The combination of oxaliplatin and capecitabine was found to have activity as a salvage treatment for patients with CUP. This regimen should be considered in patients with clinical and pathologic features suggesting a primary site in the gastrointestinal tract. Further development of the regimen as a first-line therapy, or with bevacizumab added, is indicated.
尽管奥沙利铂为基础的方案已广泛用于结直肠癌和其他胃肠道癌症,但对于奥沙利铂经验性用于治疗原发灶不明的癌(CUP),其信息却惊人地匮乏。在目前的研究中,我们研究了奥沙利铂联合卡培他滨在复发性和难治性 CUP 患者中的应用。

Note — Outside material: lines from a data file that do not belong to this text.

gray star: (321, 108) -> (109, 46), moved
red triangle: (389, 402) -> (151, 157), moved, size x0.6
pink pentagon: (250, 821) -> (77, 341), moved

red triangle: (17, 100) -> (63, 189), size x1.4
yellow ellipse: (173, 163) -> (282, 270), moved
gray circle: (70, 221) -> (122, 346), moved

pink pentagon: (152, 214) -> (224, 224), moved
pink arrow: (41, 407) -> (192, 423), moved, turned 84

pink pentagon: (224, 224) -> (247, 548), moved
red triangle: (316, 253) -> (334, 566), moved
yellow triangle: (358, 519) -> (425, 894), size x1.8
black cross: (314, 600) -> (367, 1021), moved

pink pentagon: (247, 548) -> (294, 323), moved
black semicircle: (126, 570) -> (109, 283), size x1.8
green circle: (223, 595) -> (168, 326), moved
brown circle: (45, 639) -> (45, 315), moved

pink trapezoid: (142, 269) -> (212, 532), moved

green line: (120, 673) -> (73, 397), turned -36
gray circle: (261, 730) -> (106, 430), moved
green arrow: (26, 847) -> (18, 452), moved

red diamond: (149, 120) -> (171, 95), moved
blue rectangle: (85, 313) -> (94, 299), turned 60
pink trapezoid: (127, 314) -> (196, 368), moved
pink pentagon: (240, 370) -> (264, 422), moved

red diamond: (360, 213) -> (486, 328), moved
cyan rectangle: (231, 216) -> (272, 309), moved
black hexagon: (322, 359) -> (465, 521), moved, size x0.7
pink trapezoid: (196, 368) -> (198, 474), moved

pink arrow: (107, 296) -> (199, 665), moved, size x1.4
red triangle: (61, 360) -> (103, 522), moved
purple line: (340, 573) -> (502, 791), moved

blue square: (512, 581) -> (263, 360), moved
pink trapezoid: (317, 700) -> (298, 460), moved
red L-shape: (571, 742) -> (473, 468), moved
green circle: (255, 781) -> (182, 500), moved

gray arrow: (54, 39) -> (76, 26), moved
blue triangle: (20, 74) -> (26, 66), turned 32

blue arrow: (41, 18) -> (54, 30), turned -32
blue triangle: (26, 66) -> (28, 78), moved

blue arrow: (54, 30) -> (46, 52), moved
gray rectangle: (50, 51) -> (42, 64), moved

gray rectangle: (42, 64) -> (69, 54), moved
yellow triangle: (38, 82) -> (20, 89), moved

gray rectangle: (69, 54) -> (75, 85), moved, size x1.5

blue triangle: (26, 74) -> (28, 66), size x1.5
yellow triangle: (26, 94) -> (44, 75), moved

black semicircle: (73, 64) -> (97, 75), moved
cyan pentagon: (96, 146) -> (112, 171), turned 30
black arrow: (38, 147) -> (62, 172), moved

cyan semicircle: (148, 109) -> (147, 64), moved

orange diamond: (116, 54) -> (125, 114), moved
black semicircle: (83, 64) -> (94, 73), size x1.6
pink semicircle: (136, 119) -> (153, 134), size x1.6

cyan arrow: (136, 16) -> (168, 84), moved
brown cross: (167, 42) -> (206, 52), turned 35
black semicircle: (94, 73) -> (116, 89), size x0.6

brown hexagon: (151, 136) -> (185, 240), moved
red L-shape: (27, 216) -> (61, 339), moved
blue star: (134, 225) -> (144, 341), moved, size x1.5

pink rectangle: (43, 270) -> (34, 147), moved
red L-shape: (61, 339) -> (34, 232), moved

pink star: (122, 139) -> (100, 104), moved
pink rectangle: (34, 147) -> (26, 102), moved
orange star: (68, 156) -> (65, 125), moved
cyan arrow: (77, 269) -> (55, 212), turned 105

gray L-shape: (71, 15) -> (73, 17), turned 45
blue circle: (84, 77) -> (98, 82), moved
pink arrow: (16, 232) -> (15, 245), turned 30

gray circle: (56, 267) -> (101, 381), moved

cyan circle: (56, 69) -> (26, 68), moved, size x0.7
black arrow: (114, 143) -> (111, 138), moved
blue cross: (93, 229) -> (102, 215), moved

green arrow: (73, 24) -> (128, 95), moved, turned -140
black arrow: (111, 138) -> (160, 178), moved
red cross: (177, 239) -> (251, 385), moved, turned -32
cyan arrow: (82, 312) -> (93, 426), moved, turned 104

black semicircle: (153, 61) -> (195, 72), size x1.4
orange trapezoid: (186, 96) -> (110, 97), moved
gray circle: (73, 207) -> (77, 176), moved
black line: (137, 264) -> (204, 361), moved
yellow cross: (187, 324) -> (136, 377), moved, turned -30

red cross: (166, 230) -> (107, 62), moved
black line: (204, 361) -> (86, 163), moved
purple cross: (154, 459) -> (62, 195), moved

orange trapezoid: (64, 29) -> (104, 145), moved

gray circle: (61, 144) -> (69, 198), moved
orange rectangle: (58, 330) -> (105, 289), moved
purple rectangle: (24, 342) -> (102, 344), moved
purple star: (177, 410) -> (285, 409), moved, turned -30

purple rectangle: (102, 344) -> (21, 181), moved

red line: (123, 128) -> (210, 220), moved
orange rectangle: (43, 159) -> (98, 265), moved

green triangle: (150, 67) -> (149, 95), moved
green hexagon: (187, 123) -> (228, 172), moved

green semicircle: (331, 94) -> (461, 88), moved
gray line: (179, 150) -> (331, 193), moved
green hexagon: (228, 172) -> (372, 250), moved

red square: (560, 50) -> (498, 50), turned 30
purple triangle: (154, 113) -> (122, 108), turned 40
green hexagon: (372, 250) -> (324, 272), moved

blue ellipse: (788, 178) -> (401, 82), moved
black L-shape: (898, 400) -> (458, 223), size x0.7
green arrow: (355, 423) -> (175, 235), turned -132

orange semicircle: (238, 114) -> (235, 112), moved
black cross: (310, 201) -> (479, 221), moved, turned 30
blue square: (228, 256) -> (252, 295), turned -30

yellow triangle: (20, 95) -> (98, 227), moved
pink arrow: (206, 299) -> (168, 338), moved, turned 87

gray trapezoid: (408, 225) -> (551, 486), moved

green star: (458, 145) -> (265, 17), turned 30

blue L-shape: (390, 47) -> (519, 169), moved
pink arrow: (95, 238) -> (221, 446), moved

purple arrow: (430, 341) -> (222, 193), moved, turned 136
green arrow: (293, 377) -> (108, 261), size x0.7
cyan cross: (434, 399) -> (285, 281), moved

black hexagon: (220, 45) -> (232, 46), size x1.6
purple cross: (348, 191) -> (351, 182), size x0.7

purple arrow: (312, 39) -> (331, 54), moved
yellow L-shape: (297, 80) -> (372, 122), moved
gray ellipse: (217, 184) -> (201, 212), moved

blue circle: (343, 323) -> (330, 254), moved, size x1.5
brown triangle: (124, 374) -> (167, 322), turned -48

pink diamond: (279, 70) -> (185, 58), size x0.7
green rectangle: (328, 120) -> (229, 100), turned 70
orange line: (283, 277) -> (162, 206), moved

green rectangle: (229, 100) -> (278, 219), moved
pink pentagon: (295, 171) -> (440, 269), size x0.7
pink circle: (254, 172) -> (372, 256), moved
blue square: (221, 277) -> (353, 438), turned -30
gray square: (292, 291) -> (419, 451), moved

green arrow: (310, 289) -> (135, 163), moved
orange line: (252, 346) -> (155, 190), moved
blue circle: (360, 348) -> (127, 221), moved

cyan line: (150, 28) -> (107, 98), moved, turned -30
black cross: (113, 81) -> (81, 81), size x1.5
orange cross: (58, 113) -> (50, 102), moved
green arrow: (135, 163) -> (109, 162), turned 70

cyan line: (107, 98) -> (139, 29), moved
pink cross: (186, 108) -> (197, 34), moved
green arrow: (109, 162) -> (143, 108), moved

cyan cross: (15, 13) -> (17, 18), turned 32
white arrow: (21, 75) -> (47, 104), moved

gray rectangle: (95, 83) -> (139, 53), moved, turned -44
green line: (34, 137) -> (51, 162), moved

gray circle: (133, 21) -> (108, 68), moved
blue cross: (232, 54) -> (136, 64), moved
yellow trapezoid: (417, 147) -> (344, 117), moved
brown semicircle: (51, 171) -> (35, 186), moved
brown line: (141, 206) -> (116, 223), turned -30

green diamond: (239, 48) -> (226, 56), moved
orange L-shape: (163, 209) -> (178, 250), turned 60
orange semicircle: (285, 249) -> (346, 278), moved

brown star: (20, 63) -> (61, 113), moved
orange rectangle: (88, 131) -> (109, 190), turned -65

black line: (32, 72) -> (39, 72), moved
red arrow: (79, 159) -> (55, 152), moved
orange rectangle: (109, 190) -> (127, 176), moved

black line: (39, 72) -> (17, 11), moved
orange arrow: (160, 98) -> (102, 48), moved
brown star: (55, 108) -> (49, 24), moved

入组的 CUP 患者既往至少接受过 1 种化疗方案,给予奥沙利铂(第 1 天静脉滴注 130mg/m2)和卡培他滨(第 1-14 天口服,每天 2 次,每次 1000mg/m2)。每 21 天重复 1 个周期。对于 2 个周期后有客观缓解或疾病稳定的患者,继续治疗 6 个周期或直至疾病进展。
48 例患者中,有 9 例(19%)对治疗有客观缓解;另有 22 例患者在首次重新评估时疾病稳定。中位随访 17 个月后,中位无进展生存期和总生存期分别为 3.7 个月和 9.7 个月。大多数患者对该方案能较好耐受。
奥沙利铂联合卡培他滨作为复发性 CUP 的挽救性治疗方案,具有一定的疗效。对于有临床和病理特征提示胃肠道原发灶的患者,可考虑采用该方案。进一步开发该方案作为一线治疗,或联合贝伐单抗,值得探索。